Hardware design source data
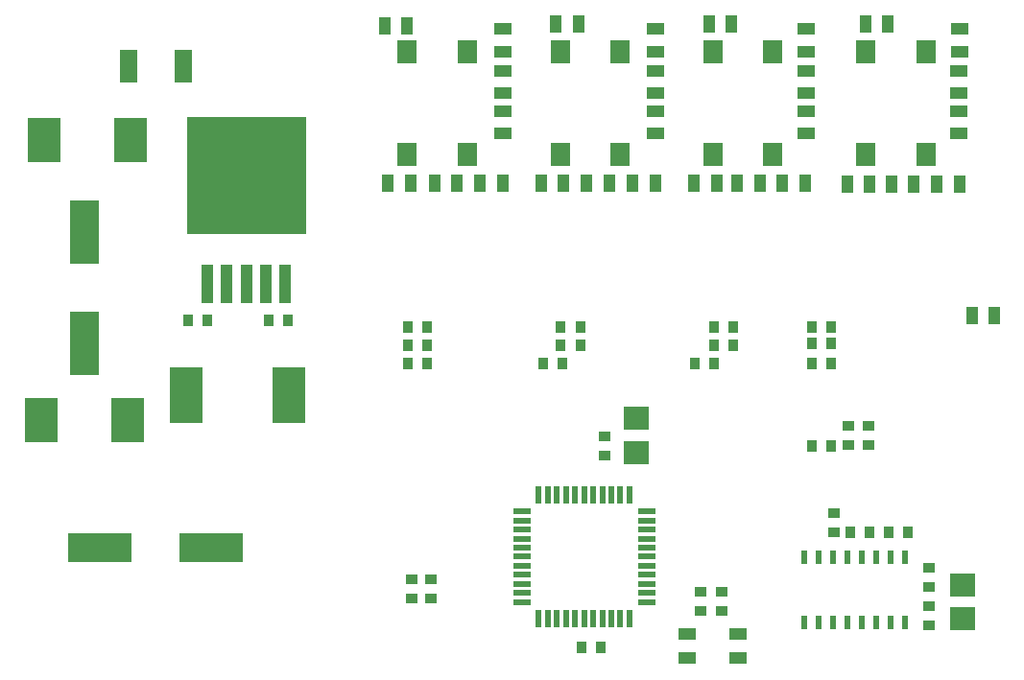
<source format=gtp>
%FSLAX44Y44*%
%MOMM*%
G71*
G01*
G75*
G04 Layer_Color=8421504*
%ADD10R,1.5000X1.0000*%
%ADD11R,0.9000X1.0000*%
%ADD12R,1.0000X0.9000*%
%ADD13R,0.6000X1.3000*%
%ADD14R,2.2000X2.0000*%
%ADD15R,3.0000X4.0000*%
%ADD16R,10.5000X10.4000*%
%ADD17R,1.1000X3.5000*%
%ADD18R,3.0000X5.0000*%
%ADD19R,2.5000X5.7000*%
%ADD20R,1.6000X3.0000*%
%ADD21R,5.7000X2.5000*%
%ADD22R,1.6000X0.5000*%
%ADD23R,0.5000X1.6000*%
%ADD24R,1.0000X1.5000*%
%ADD25R,1.8000X2.0000*%
%ADD26C,1.0000*%
%ADD27C,0.5000*%
%ADD28C,0.6000*%
%ADD29C,0.4000*%
%ADD30C,7.0000*%
%ADD31C,2.5000*%
%ADD32C,3.0000*%
%ADD33C,2.0000*%
%ADD34R,1.6000X1.6000*%
%ADD35C,1.6000*%
%ADD36R,2.0000X2.0000*%
%ADD37C,1.2000*%
%ADD38C,1.2700*%
%ADD39C,0.2000*%
%ADD40C,0.2500*%
%ADD41C,0.1000*%
%ADD42C,0.2540*%
D10*
X901670Y546070D02*
D03*
Y566070D02*
D03*
X767000Y510510D02*
D03*
Y530510D02*
D03*
X901670Y510510D02*
D03*
Y530510D02*
D03*
X767000Y566070D02*
D03*
Y546070D02*
D03*
X767000Y603000D02*
D03*
Y583000D02*
D03*
X902000Y603000D02*
D03*
Y583000D02*
D03*
X634000Y510510D02*
D03*
Y530510D02*
D03*
X499000Y510510D02*
D03*
Y530510D02*
D03*
X634000Y566070D02*
D03*
Y546070D02*
D03*
X499000Y566070D02*
D03*
Y546070D02*
D03*
X634000Y603000D02*
D03*
Y583000D02*
D03*
X499000Y603000D02*
D03*
Y583000D02*
D03*
X707000Y68500D02*
D03*
Y47500D02*
D03*
X662000Y68500D02*
D03*
Y47500D02*
D03*
D11*
X839500Y159000D02*
D03*
X856500D02*
D03*
X805500D02*
D03*
X822500D02*
D03*
X238190Y345940D02*
D03*
X221190D02*
D03*
X292500Y346000D02*
D03*
X309500D02*
D03*
X585500Y57000D02*
D03*
X568500D02*
D03*
X668500Y308000D02*
D03*
X685500D02*
D03*
X771500Y308000D02*
D03*
X788500D02*
D03*
X685500Y340000D02*
D03*
X702500D02*
D03*
X788500D02*
D03*
X771500D02*
D03*
X702500Y324000D02*
D03*
X685500D02*
D03*
X771500Y325000D02*
D03*
X788500D02*
D03*
X534500Y308000D02*
D03*
X551500D02*
D03*
X432500D02*
D03*
X415500D02*
D03*
X550500Y340000D02*
D03*
X567500D02*
D03*
X415500D02*
D03*
X432500D02*
D03*
X567500Y324000D02*
D03*
X550500D02*
D03*
X432500D02*
D03*
X415500D02*
D03*
X771500Y235000D02*
D03*
X788500D02*
D03*
D12*
X875000Y76500D02*
D03*
Y93500D02*
D03*
Y127500D02*
D03*
Y110500D02*
D03*
X791000Y158500D02*
D03*
Y175500D02*
D03*
X589000Y226500D02*
D03*
Y243500D02*
D03*
X436000Y117500D02*
D03*
Y100500D02*
D03*
X419000Y117500D02*
D03*
Y100500D02*
D03*
X692000Y106500D02*
D03*
Y89500D02*
D03*
X674000Y106500D02*
D03*
Y89500D02*
D03*
X822000Y235500D02*
D03*
Y252500D02*
D03*
X804500D02*
D03*
Y235500D02*
D03*
D13*
X765500Y79250D02*
D03*
X778250D02*
D03*
X790950D02*
D03*
X803650D02*
D03*
X816350D02*
D03*
X829050D02*
D03*
X841750D02*
D03*
X854450D02*
D03*
X765550Y136750D02*
D03*
X778250D02*
D03*
X790950D02*
D03*
X803650D02*
D03*
X816350D02*
D03*
X829050D02*
D03*
X841750D02*
D03*
X854450D02*
D03*
D14*
X905000Y112000D02*
D03*
Y82000D02*
D03*
X617000Y229000D02*
D03*
Y259000D02*
D03*
D15*
X171000Y505000D02*
D03*
X95000D02*
D03*
X92170Y257740D02*
D03*
X168170D02*
D03*
D16*
X272870Y473650D02*
D03*
D17*
X306870Y378150D02*
D03*
X289870D02*
D03*
X272870D02*
D03*
X255870D02*
D03*
X238870D02*
D03*
D18*
X310250Y279900D02*
D03*
X220250D02*
D03*
D19*
X130170Y325580D02*
D03*
Y423580D02*
D03*
D20*
X217000Y570000D02*
D03*
X169000D02*
D03*
D21*
X144000Y145000D02*
D03*
X242000D02*
D03*
D22*
X626000Y97000D02*
D03*
Y105000D02*
D03*
Y113000D02*
D03*
Y121000D02*
D03*
Y129000D02*
D03*
Y137000D02*
D03*
Y145000D02*
D03*
Y153000D02*
D03*
Y161000D02*
D03*
Y169000D02*
D03*
Y177000D02*
D03*
X516000Y97000D02*
D03*
Y105000D02*
D03*
Y113000D02*
D03*
Y121000D02*
D03*
Y129000D02*
D03*
Y137000D02*
D03*
Y145000D02*
D03*
Y153000D02*
D03*
Y161000D02*
D03*
Y169000D02*
D03*
Y177000D02*
D03*
D23*
X531000Y82000D02*
D03*
X539000D02*
D03*
X547000D02*
D03*
X555000D02*
D03*
X563000D02*
D03*
X571000D02*
D03*
X579000D02*
D03*
X587000D02*
D03*
X595000D02*
D03*
X603000D02*
D03*
X611000D02*
D03*
X531000Y192000D02*
D03*
X539000D02*
D03*
X547000D02*
D03*
X555000D02*
D03*
X563000D02*
D03*
X571000D02*
D03*
X579000D02*
D03*
X587000D02*
D03*
X595000D02*
D03*
X603000D02*
D03*
X611000D02*
D03*
D24*
X668000Y467000D02*
D03*
X688000D02*
D03*
X803000Y466000D02*
D03*
X823000D02*
D03*
X766000Y467000D02*
D03*
X746000D02*
D03*
X902000Y466000D02*
D03*
X882000D02*
D03*
X706000Y467000D02*
D03*
X726000D02*
D03*
X842000Y466000D02*
D03*
X862000D02*
D03*
X701000Y607000D02*
D03*
X681000D02*
D03*
X839000D02*
D03*
X819000D02*
D03*
X533000Y467000D02*
D03*
X553000D02*
D03*
X398000D02*
D03*
X418000D02*
D03*
X634000D02*
D03*
X614000D02*
D03*
X499000D02*
D03*
X479000D02*
D03*
X573000D02*
D03*
X593000D02*
D03*
X439000D02*
D03*
X459000D02*
D03*
X566000Y607000D02*
D03*
X546000D02*
D03*
X395000Y606000D02*
D03*
X415000D02*
D03*
X933000Y350000D02*
D03*
X913000D02*
D03*
D25*
X684500Y582510D02*
D03*
X737500D02*
D03*
X684500Y492510D02*
D03*
X737500D02*
D03*
X819290Y582510D02*
D03*
X872290D02*
D03*
X819290Y492510D02*
D03*
X872290D02*
D03*
X549710Y582510D02*
D03*
X602710D02*
D03*
X549710Y492510D02*
D03*
X602710D02*
D03*
X414920Y582510D02*
D03*
X467920D02*
D03*
X414920Y492510D02*
D03*
X467920D02*
D03*
M02*

</source>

__Instruction__: Where the data contains images, drop them and print the rest exactly.

__Answer to this exercise__:
<source format=gtp>
%FSLAX44Y44*%
%MOMM*%
G71*
G01*
G75*
G04 Layer_Color=8421504*
%ADD10R,1.5000X1.0000*%
%ADD11R,0.9000X1.0000*%
%ADD12R,1.0000X0.9000*%
%ADD13R,0.6000X1.3000*%
%ADD14R,2.2000X2.0000*%
%ADD15R,3.0000X4.0000*%
%ADD16R,10.5000X10.4000*%
%ADD17R,1.1000X3.5000*%
%ADD18R,3.0000X5.0000*%
%ADD19R,2.5000X5.7000*%
%ADD20R,1.6000X3.0000*%
%ADD21R,5.7000X2.5000*%
%ADD22R,1.6000X0.5000*%
%ADD23R,0.5000X1.6000*%
%ADD24R,1.0000X1.5000*%
%ADD25R,1.8000X2.0000*%
%ADD26C,1.0000*%
%ADD27C,0.5000*%
%ADD28C,0.6000*%
%ADD29C,0.4000*%
%ADD30C,7.0000*%
%ADD31C,2.5000*%
%ADD32C,3.0000*%
%ADD33C,2.0000*%
%ADD34R,1.6000X1.6000*%
%ADD35C,1.6000*%
%ADD36R,2.0000X2.0000*%
%ADD37C,1.2000*%
%ADD38C,1.2700*%
%ADD39C,0.2000*%
%ADD40C,0.2500*%
%ADD41C,0.1000*%
%ADD42C,0.2540*%
D10*
X901670Y546070D02*
D03*
Y566070D02*
D03*
X767000Y510510D02*
D03*
Y530510D02*
D03*
X901670Y510510D02*
D03*
Y530510D02*
D03*
X767000Y566070D02*
D03*
Y546070D02*
D03*
X767000Y603000D02*
D03*
Y583000D02*
D03*
X902000Y603000D02*
D03*
Y583000D02*
D03*
X634000Y510510D02*
D03*
Y530510D02*
D03*
X499000Y510510D02*
D03*
Y530510D02*
D03*
X634000Y566070D02*
D03*
Y546070D02*
D03*
X499000Y566070D02*
D03*
Y546070D02*
D03*
X634000Y603000D02*
D03*
Y583000D02*
D03*
X499000Y603000D02*
D03*
Y583000D02*
D03*
X707000Y68500D02*
D03*
Y47500D02*
D03*
X662000Y68500D02*
D03*
Y47500D02*
D03*
D11*
X839500Y159000D02*
D03*
X856500D02*
D03*
X805500D02*
D03*
X822500D02*
D03*
X238190Y345940D02*
D03*
X221190D02*
D03*
X292500Y346000D02*
D03*
X309500D02*
D03*
X585500Y57000D02*
D03*
X568500D02*
D03*
X668500Y308000D02*
D03*
X685500D02*
D03*
X771500Y308000D02*
D03*
X788500D02*
D03*
X685500Y340000D02*
D03*
X702500D02*
D03*
X788500D02*
D03*
X771500D02*
D03*
X702500Y324000D02*
D03*
X685500D02*
D03*
X771500Y325000D02*
D03*
X788500D02*
D03*
X534500Y308000D02*
D03*
X551500D02*
D03*
X432500D02*
D03*
X415500D02*
D03*
X550500Y340000D02*
D03*
X567500D02*
D03*
X415500D02*
D03*
X432500D02*
D03*
X567500Y324000D02*
D03*
X550500D02*
D03*
X432500D02*
D03*
X415500D02*
D03*
X771500Y235000D02*
D03*
X788500D02*
D03*
D12*
X875000Y76500D02*
D03*
Y93500D02*
D03*
Y127500D02*
D03*
Y110500D02*
D03*
X791000Y158500D02*
D03*
Y175500D02*
D03*
X589000Y226500D02*
D03*
Y243500D02*
D03*
X436000Y117500D02*
D03*
Y100500D02*
D03*
X419000Y117500D02*
D03*
Y100500D02*
D03*
X692000Y106500D02*
D03*
Y89500D02*
D03*
X674000Y106500D02*
D03*
Y89500D02*
D03*
X822000Y235500D02*
D03*
Y252500D02*
D03*
X804500D02*
D03*
Y235500D02*
D03*
D13*
X765500Y79250D02*
D03*
X778250D02*
D03*
X790950D02*
D03*
X803650D02*
D03*
X816350D02*
D03*
X829050D02*
D03*
X841750D02*
D03*
X854450D02*
D03*
X765550Y136750D02*
D03*
X778250D02*
D03*
X790950D02*
D03*
X803650D02*
D03*
X816350D02*
D03*
X829050D02*
D03*
X841750D02*
D03*
X854450D02*
D03*
D14*
X905000Y112000D02*
D03*
Y82000D02*
D03*
X617000Y229000D02*
D03*
Y259000D02*
D03*
D15*
X171000Y505000D02*
D03*
X95000D02*
D03*
X92170Y257740D02*
D03*
X168170D02*
D03*
D16*
X272870Y473650D02*
D03*
D17*
X306870Y378150D02*
D03*
X289870D02*
D03*
X272870D02*
D03*
X255870D02*
D03*
X238870D02*
D03*
D18*
X310250Y279900D02*
D03*
X220250D02*
D03*
D19*
X130170Y325580D02*
D03*
Y423580D02*
D03*
D20*
X217000Y570000D02*
D03*
X169000D02*
D03*
D21*
X144000Y145000D02*
D03*
X242000D02*
D03*
D22*
X626000Y97000D02*
D03*
Y105000D02*
D03*
Y113000D02*
D03*
Y121000D02*
D03*
Y129000D02*
D03*
Y137000D02*
D03*
Y145000D02*
D03*
Y153000D02*
D03*
Y161000D02*
D03*
Y169000D02*
D03*
Y177000D02*
D03*
X516000Y97000D02*
D03*
Y105000D02*
D03*
Y113000D02*
D03*
Y121000D02*
D03*
Y129000D02*
D03*
Y137000D02*
D03*
Y145000D02*
D03*
Y153000D02*
D03*
Y161000D02*
D03*
Y169000D02*
D03*
Y177000D02*
D03*
D23*
X531000Y82000D02*
D03*
X539000D02*
D03*
X547000D02*
D03*
X555000D02*
D03*
X563000D02*
D03*
X571000D02*
D03*
X579000D02*
D03*
X587000D02*
D03*
X595000D02*
D03*
X603000D02*
D03*
X611000D02*
D03*
X531000Y192000D02*
D03*
X539000D02*
D03*
X547000D02*
D03*
X555000D02*
D03*
X563000D02*
D03*
X571000D02*
D03*
X579000D02*
D03*
X587000D02*
D03*
X595000D02*
D03*
X603000D02*
D03*
X611000D02*
D03*
D24*
X668000Y467000D02*
D03*
X688000D02*
D03*
X803000Y466000D02*
D03*
X823000D02*
D03*
X766000Y467000D02*
D03*
X746000D02*
D03*
X902000Y466000D02*
D03*
X882000D02*
D03*
X706000Y467000D02*
D03*
X726000D02*
D03*
X842000Y466000D02*
D03*
X862000D02*
D03*
X701000Y607000D02*
D03*
X681000D02*
D03*
X839000D02*
D03*
X819000D02*
D03*
X533000Y467000D02*
D03*
X553000D02*
D03*
X398000D02*
D03*
X418000D02*
D03*
X634000D02*
D03*
X614000D02*
D03*
X499000D02*
D03*
X479000D02*
D03*
X573000D02*
D03*
X593000D02*
D03*
X439000D02*
D03*
X459000D02*
D03*
X566000Y607000D02*
D03*
X546000D02*
D03*
X395000Y606000D02*
D03*
X415000D02*
D03*
X933000Y350000D02*
D03*
X913000D02*
D03*
D25*
X684500Y582510D02*
D03*
X737500D02*
D03*
X684500Y492510D02*
D03*
X737500D02*
D03*
X819290Y582510D02*
D03*
X872290D02*
D03*
X819290Y492510D02*
D03*
X872290D02*
D03*
X549710Y582510D02*
D03*
X602710D02*
D03*
X549710Y492510D02*
D03*
X602710D02*
D03*
X414920Y582510D02*
D03*
X467920D02*
D03*
X414920Y492510D02*
D03*
X467920D02*
D03*
M02*

</source>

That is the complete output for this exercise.